Canadian healthcare sector sees massive spike in ransomware attacks

Canadian healthcare sector sees massive spike in ransomware attacks | Insurance Business

Canadian healthcare sector sees massive spike in ransomware attacks

A year-end blog report by cybersecurity company Check Point Software Technologies found that ransomware attacks against healthcare organizations increased during the last few months of 2020 – with Canada seeing the highest spike in such attacks.

Last October, Check Point reported that a “rising wave” of ransomware attacks was staged against hospitals and healthcare organizations, and that most of the attacks involved the infamous Ryuk ransomware. Since then, the cybersecurity company found that cybercrime did not slow down over the holidays, noting a further 45% increase in attacks against healthcare groups internationally over the past two months.

While the cyberattacks during the last two months involved different vectors such as botnets, remote code execution, and DDoS attacks, ransomware remains the most popular malware delivery method for malicious actors, the report found. Ransomware showed the largest increase and is the biggest malware threat to healthcare groups compared to other sectors, Check Point also said.

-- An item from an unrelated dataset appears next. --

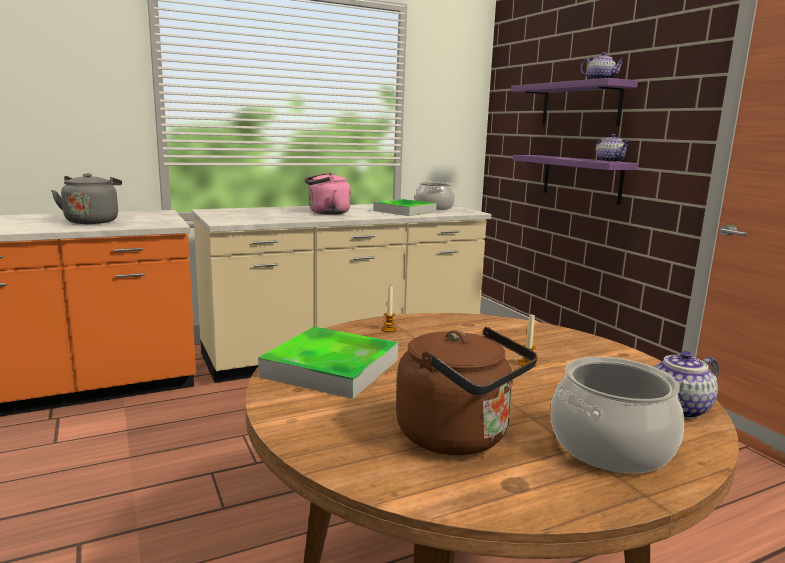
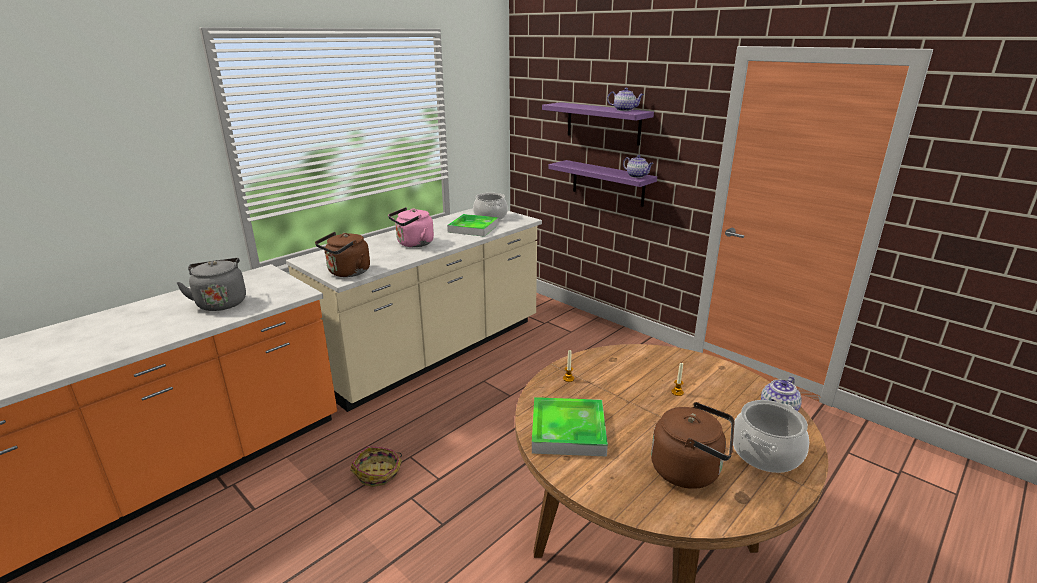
camera: 20 degrees left, 10 degrees up
(198, 441) = (378, 473): none -> basket
(232, 219) = (347, 273): none -> brown kettle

In terms of cyberattacks against healthcare organizations by region, Central Europe saw the most increase in attacks, with a 145% increase in November. East Asia followed with a 137$ increase, and Latin America with a 112% increase. Europe and North America saw 67% and 37% increases, respectively.

However, when it came to specific countries, it was Canada that saw the most significant increase in cyberattacks during the two-month period, with an over 250% increase. Germany followed, with 220%. Meanwhile, Spain’s cyberattack count doubled during the period, Check Point noted.

Other key findings of the report include:

  • The average number of weekly attacks in the healthcare sector reached 626 per organization in November, compared with 430 in October.
  • The main ransomware variant used in attacks is Ryuk, followed by Sodinokibi.
  • The major motivation for threat actors with these attacks is financial. Moreover, hospitals are “under tremendous pressure” due to the ongoing rise in coronavirus cases and are willing to pay ransom in order to continue to provide care in this critical time.
  • Unlike common ransomware attacks (which are widely distributed through spam campaigns and exploit kits), the attacks against healthcare organizations using the Ryuk variant are “specifically tailored and targeted.”